Friday, May 31, 2013

Cinevent 45

Cinevent 45 is over, and although I would love to be roaming about from person to person talking about movies and going to see movies, the convention has breathed new life into my interest in movies and in my goal to write Dick Powell's biography. The loss of my website was a bigger blow than I would like to admit, and it left me in a rut for a long time, but talking to published authors has rejuvenated my interest and given me the motivation to set little goals for myself until the project is done.

For those of you who don't know, Cinevent is a film convention held each Memorial Day weekend in Columbus, Ohio. It is practically in my back yard and I have been attending since 2007. My passion for this show has made me a bit of a posterchild for it, and I'm constantly trying to recruit new attendees.

This year, several of my friends were unable to make it for various reasons, mainly financial. I was bummed and expected that this year would be less fun than usual, but I'm glad I was wrong. While some people were not there, some of my old friends who have been unable to attend in past years were there, as were several of the old stand-bys. In addition, I met lots of new people, which is always thrilling. For someone interested in obscure movies whose contemporaries are mostly deceased, it is indescribably exciting to meet likeminded enthusiasts.

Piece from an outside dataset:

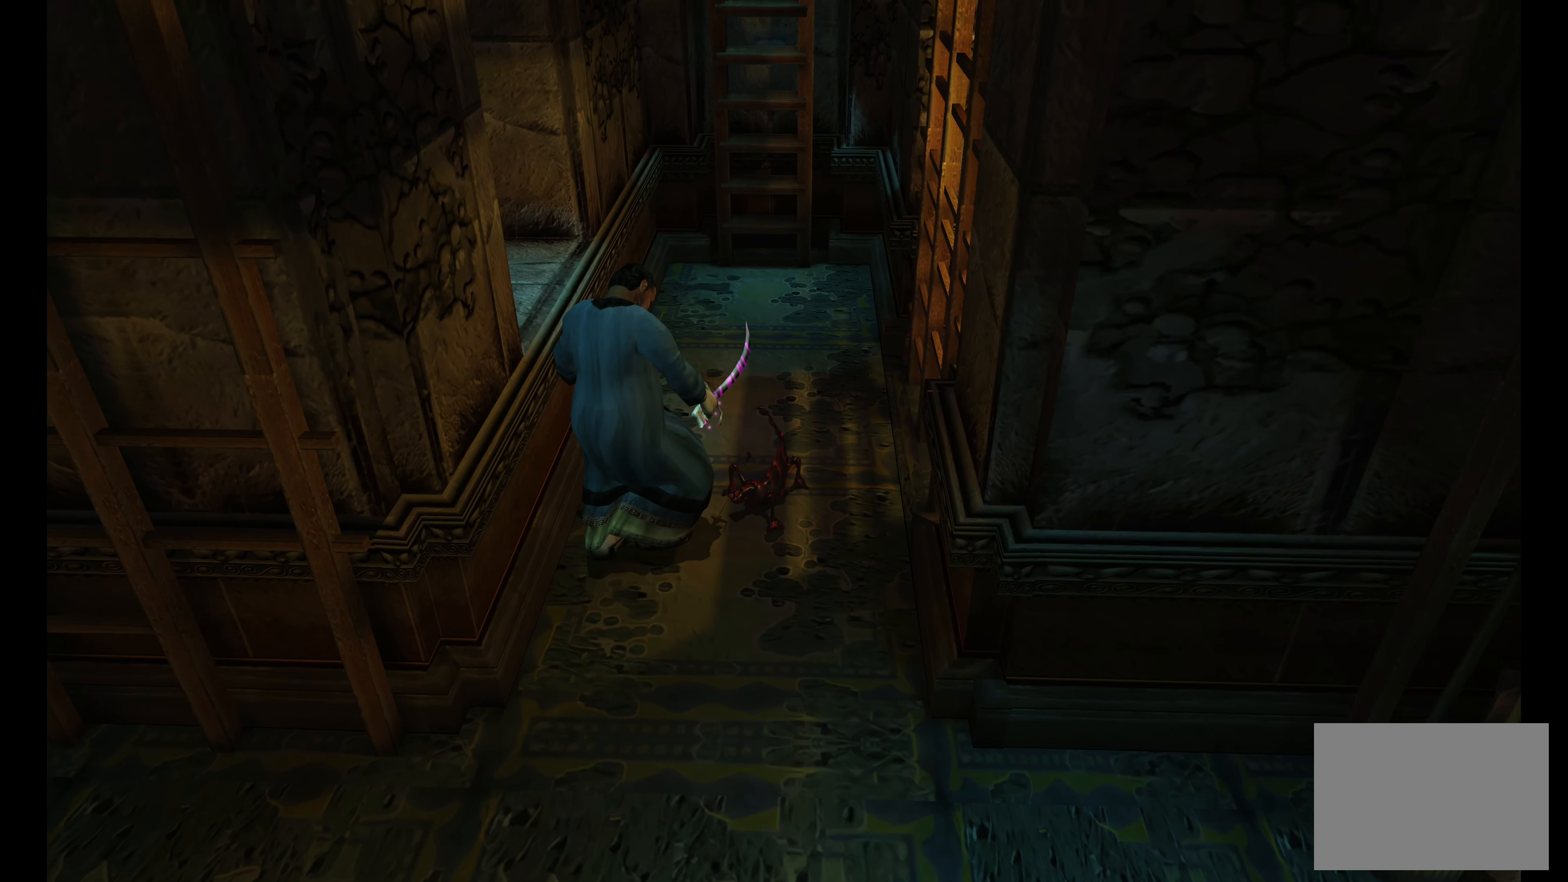
{"buttons": ["CIRCLE"], "left_stick": "up", "right_stick": "center", "events": []}
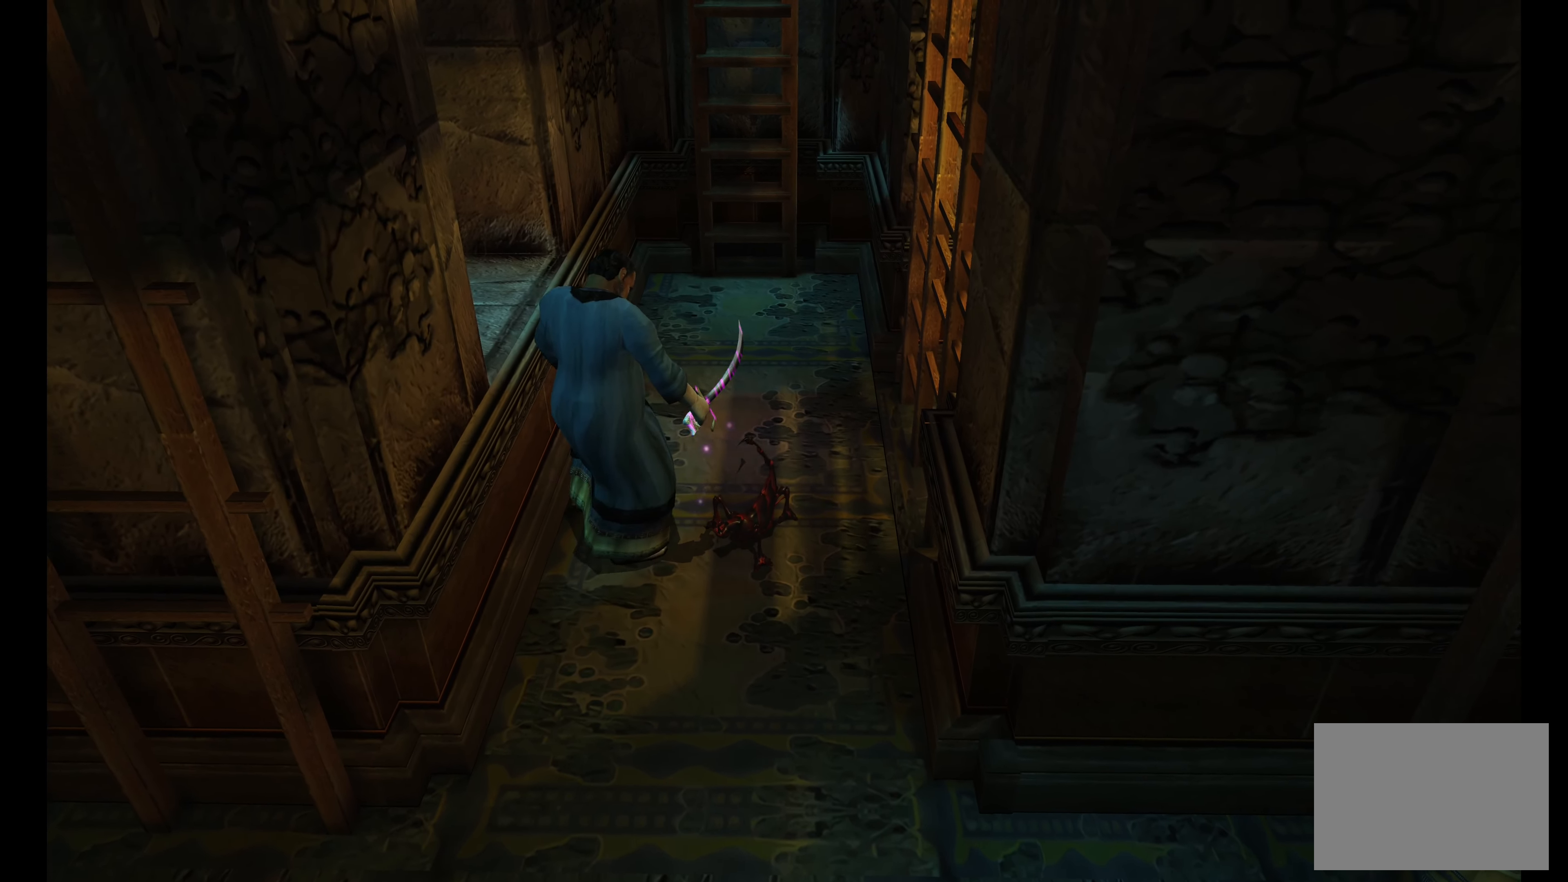
{"buttons": ["CIRCLE"], "left_stick": "up", "right_stick": "center", "events": []}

The movies that were shown this year were less exciting than in the past. I had seen several of them before, and while I enjoyed seeing them again, I expect to see rarities I haven't had access to before. This is no fault to the shows' organizers, who pull their titles from attendees who own the 16mm prints. The larger availability of obscure films on DVD also makes it harder to find hidden gems, but there were a few.

Queen of the Mob, a story about Ma Barker and her ruffian boys, was quite good. I was amused that it was set at Christmas over several years, a nice contrast to the dregs of crime that the family wallered in. Blanche Yurka was quite good, alternating between a frail, helpless woman to a smart and tough as nails leader, depending on who her character was manipulating at the time.

My friend encouraged me to stay for The 5000 Fingers of Dr. T, an unusual film, which goes without saying because it is a Dr. Seuss story. The visuals were twisted and strange and beautifully exhibited in Technicolor. There was a quirkiness to the story that made it appealing to young and old, although the music was mostly forgettable.

The silents were disappointing on the whole. None of them quite captured my attention. Pola Negri was sufficient but not great in Woman of the World. The Fighting Eagle didn't have anything wrong with it that I could see, but I wasn't impressed. The Nut was too uneven, but it had potential to be a quite funny film. I was delighted to see Mary Pickford in Stella Maris, which I had seen before and had considered to be one of her weaker films overall. It is worthwhile to see Mary in a non-conventional role, but the film is too political to find a place in my heart.

I found comfort in the routine. When I first began to attend Cinevent, I skipped the annual animation program in favor of another hour of sleep, but not anymore. This year's highlights were two cartoons that are often banned for having racially sensitive elements: Swing Wedding and Clean Pastures. I find today's society to be too quick to make negative judgements, and the obsession with being politically correct really fuels a lot of censorship these days. These cartoons, while they do have the gratuitous mentions of gambling and watermelon, are mainly celebrations of jazz and famous musical personalities of the day including Cab Calloway, Fats Waller, Louis Armstrong, and actor Stepin Fetchit. A modern audience might jump to the conclusion that these characters are racist without knowing that they were real people. It is unfortunate, and a lot of comedies and cartoons suffer due to lack of knowledge and witch-hunt mentalities.

I look forward to seeing Charley Chase and Laurel and Hardy shorts each year. Even though Laurel and Hardy's sound shorts have been released in a very nice boxed set, Cinevent just wouldn't be the same without them.

I had already seen all of the films shown on Monday, including the surprise short Every Sunday, but I enjoyed them just the same. House of Fear is a quick and entertaining murder mystery made on a low budget with lots of characters. The Social Secretary was better than I remembered it to be, and Erich von Stroheim was hilarious as the scandal sheet writer. I was excited to see another Henry Aldrich movie, which I was introduced to at Cinevent. I loved the series so much I went out and found copies of all of the films in the series and ...Editor is one of the best.

This year's Monday was different from most because I was invited to a Cinevent party at a friend's house afterward. We watched an additional four movies before I had to go home to crash: Peach-O-Reno, Who Done It?, The Damned Don't Cry, and 5 Fingers. Who Done It? was a repeat for me since they showed it at Cinevent last year, but it was nice to see it again.

It has been a few days now since Cinevent 45 gently came to a conclusion on Monday, but I am not depressed that it will be another year until I see my friends again. Perhaps that is because tomorrow I am off to see some of them again in Cincinnati at the Old Time Radio and Nostalgia Convention. I hope to see you there, and I will be sure to let you know how to goes.